People often talk about all the places you can go with a book. LeVar Burton assured me on Reading Rainbow that, partnering with a book, my imagination is unstoppable, and I can travel anywhere in time or space. I can empathize with others and learn what it’s like to be a pauper, a king, or that person next door I just didn’t quite get before.
Everyone should travel through books, with books, and to places where you can’t even take books, then write about it. But as I’ve traveled around the world and moved within the US, my yearning for settledness, or a sense of home, has intensified.
Feeling a hunger for community, identity, and home, I became engrossed in literature of displacement, particularly Irish literature. Home preoccupies many Irish writers, who have been scattered from their close-knit island across the planet, left to make sense of their identity without the help of the familiar. This struggle obviously isn’t unique to the Irish, though. Today, according to the UNHCR, over 51 million people are forcibly displaced from their homes, and millions more are unsure where to call home for other reasons. Displaced or not, we feel the longing for home, the need for settledness that we may not find even in familiar surroundings.
As I leaf through the pages of the Jackson book, each image helps me piece together my home. I didn’t grow up in Jackson, but in many ways I’m finding myself here. The memories I have of each image join with the collective memories of my neighbors and others across the city, helping me know and love this place better.
When I see photographs of the Eudora Welty Commons, memories of wedding receptions I’ve attended there come back to help me piece together what was.

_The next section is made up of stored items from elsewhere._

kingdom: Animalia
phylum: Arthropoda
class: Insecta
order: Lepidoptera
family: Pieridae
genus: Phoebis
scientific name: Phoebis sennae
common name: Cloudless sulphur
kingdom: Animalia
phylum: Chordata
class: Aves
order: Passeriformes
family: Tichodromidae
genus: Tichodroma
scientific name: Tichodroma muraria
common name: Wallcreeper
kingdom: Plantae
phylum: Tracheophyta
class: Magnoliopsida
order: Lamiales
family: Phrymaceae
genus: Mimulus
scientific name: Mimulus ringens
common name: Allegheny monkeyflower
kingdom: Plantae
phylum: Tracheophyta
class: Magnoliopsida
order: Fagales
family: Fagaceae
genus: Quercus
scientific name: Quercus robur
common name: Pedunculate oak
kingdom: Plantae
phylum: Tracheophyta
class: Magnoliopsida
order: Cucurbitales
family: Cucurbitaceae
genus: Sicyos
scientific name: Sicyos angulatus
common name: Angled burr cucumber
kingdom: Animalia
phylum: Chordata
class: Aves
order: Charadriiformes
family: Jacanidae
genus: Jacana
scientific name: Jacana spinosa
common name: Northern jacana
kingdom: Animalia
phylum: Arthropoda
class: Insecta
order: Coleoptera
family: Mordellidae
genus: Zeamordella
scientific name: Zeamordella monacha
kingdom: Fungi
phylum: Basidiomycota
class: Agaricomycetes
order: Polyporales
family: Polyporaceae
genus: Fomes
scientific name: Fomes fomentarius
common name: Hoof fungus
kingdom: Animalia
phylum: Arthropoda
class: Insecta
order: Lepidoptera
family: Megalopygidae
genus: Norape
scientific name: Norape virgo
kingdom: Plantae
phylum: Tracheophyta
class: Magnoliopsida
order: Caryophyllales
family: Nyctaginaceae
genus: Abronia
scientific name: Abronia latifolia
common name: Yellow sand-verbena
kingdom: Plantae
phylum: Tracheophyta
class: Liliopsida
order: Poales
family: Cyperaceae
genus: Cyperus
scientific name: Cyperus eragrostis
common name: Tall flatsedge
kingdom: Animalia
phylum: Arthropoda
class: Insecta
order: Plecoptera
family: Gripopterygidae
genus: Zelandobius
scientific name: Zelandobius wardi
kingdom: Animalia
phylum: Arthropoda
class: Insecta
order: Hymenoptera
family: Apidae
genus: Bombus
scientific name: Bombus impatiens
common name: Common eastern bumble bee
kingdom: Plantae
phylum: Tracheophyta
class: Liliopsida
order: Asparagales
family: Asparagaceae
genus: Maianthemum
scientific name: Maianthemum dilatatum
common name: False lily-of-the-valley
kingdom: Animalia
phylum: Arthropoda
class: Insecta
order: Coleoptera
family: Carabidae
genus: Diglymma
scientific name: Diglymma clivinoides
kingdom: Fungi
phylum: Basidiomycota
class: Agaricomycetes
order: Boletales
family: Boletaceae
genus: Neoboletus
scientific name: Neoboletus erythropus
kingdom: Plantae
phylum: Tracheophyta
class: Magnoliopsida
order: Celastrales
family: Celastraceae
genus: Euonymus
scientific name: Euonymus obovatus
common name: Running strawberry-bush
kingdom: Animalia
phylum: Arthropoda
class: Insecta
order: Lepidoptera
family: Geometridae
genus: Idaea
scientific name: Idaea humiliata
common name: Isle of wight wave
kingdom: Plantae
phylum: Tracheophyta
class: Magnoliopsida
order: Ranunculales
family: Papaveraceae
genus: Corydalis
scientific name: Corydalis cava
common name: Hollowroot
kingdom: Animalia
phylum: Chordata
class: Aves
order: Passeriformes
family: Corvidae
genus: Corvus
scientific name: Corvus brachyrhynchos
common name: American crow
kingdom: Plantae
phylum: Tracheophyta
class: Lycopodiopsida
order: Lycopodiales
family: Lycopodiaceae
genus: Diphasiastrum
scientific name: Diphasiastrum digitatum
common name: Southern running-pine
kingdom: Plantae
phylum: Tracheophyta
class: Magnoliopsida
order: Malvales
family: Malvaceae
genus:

Friends who now live across the Atlantic are suddenly back with me on that page to re-celebrate their special day and remember distant community.
On another page, I visit the Elite Restaurant, where my family used to regularly dine before attending a ballet, theater, or musical performance at Thalia Mara Hall. The cozy booths reassemble memories of good conversations, delicious food, and feelings of anticipation in this historic Jackson landmark.
This is why I can’t recommend the Jackson book enough—for long-time Jacksonians and those tasting their first sip of sweet tea, for brides and grooms starting their first home together here, and for Jackson ex-pats who need a tangible way to reconstruct home wherever in the world they find themselves.
No, you can’t really buy home in book form. But you can re-remember it, putting splintered fragments back together in your mind. And Jackson helps make home whole again.